Cosa che ha fatto in questo primo incontro.
“Il Vangelo è per tutti, non solo per un gruppo. Ci vuole comunicare che c’è un amore che si dona, un amore specialissimo perché vuole raggiungere tutti e che non chiede niente in cambio, non chiede di contrattare e neppure di essere ringraziato. Un amore che di suo non mette nessuna condizione, che non ha bisogno di nessun contraccambio, pienamente gratuito. E questo amore che i Vangeli ci raccontano come essenza pura, presente anche nei racconti della passione di Gesù, esiste ed è possibile. Questa è la buona notizia. Per tale ragione ho voluto che i ragazzi e le persone presenti partecipassero attivamente alla mia lezione teatrale avendo davanti a sé un solo compito: entrare in una storia presente nel Vangelo in grado di portarci a contatto con l’oggi”.
Ed ecco che ha messo in scena la storia del sordomuto che si presenta al cospetto di Gesù. Perché l’ha definita una ‘storia di egoismo’?
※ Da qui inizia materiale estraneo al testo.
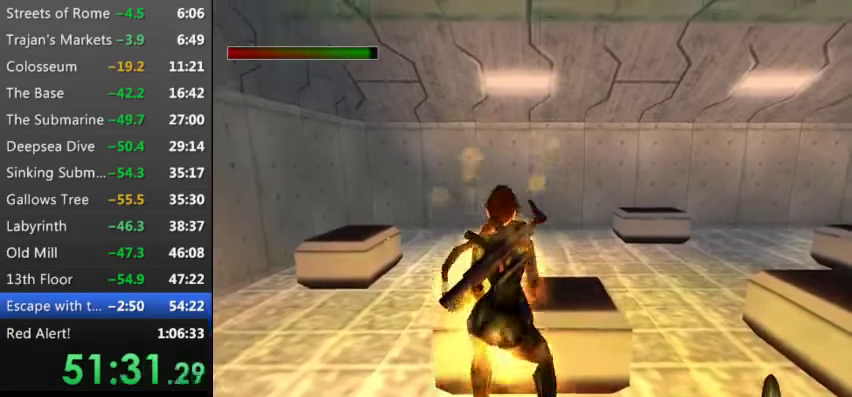
{"keys": ["9", "right"], "events": [[100, "9", "up"], [200, "9", "down"], [333, "9", "up"], [433, "9", "down"]]}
“Ho voluto dare vita alla storia di un uomo giovane a cui vicende varie della vita hanno tolto l’uso dell’udito. Per dire cosa? I ragazzi devono sapere e capire che senza ascolto non c’è parola, non c’è educazione dei muscoli della bocca, delle corde vocali, della capacità eccezionale che è quella di produrre delle azioni, ossia un linguaggio. Una persona che ha perso l’udito ha perso anche la parola. A volte prova a parlare ma sono parole tutte sue. Suonano come strane imitazioni dei movimenti della bocca degli altri. Lui non sente. Vede la bocca che si muove ma non sente. Per questo per prima cosa siamo penetrati dentro la vita di questo giovane per chiedergli: Come vedi la vita? Come vedi te stesso? Come vedi il tuo stare al mondo? Fino a immedesimarci e chiederci: Sono sordo e muto: per me la vita è?”
Poi avviene l’incontro con Gesù.
“Esatto. Tra le tante domande che ci siamo posti e a cui abbiamo cercato di fornire delle risposte ne arriva un’ultima: Cosa spingerà questo ragazzo a dire di sì e a voler incontrare Gesù? Il suo egoismo. La possibilità che ha intravisto di poter finalmente avere l’uso delle orecchie e vivere la sua vita liberamente. Vivere come persone normali. Nessuno di noi sa cosa vive un sordomuto, cosa ha vissuto, cosa hanno vissuto i suoi genitori, i suoi amici, chi lo conosce. Non la sappiamo ma il Vangelo ci consente con i tanti personaggi di entrare nella vita di queste persone senza avere paura di dire io sono un sordomuto. Ecco che ritroviamo l’ascolto e con questo l’incontro tra due storie, due vite, due persone”.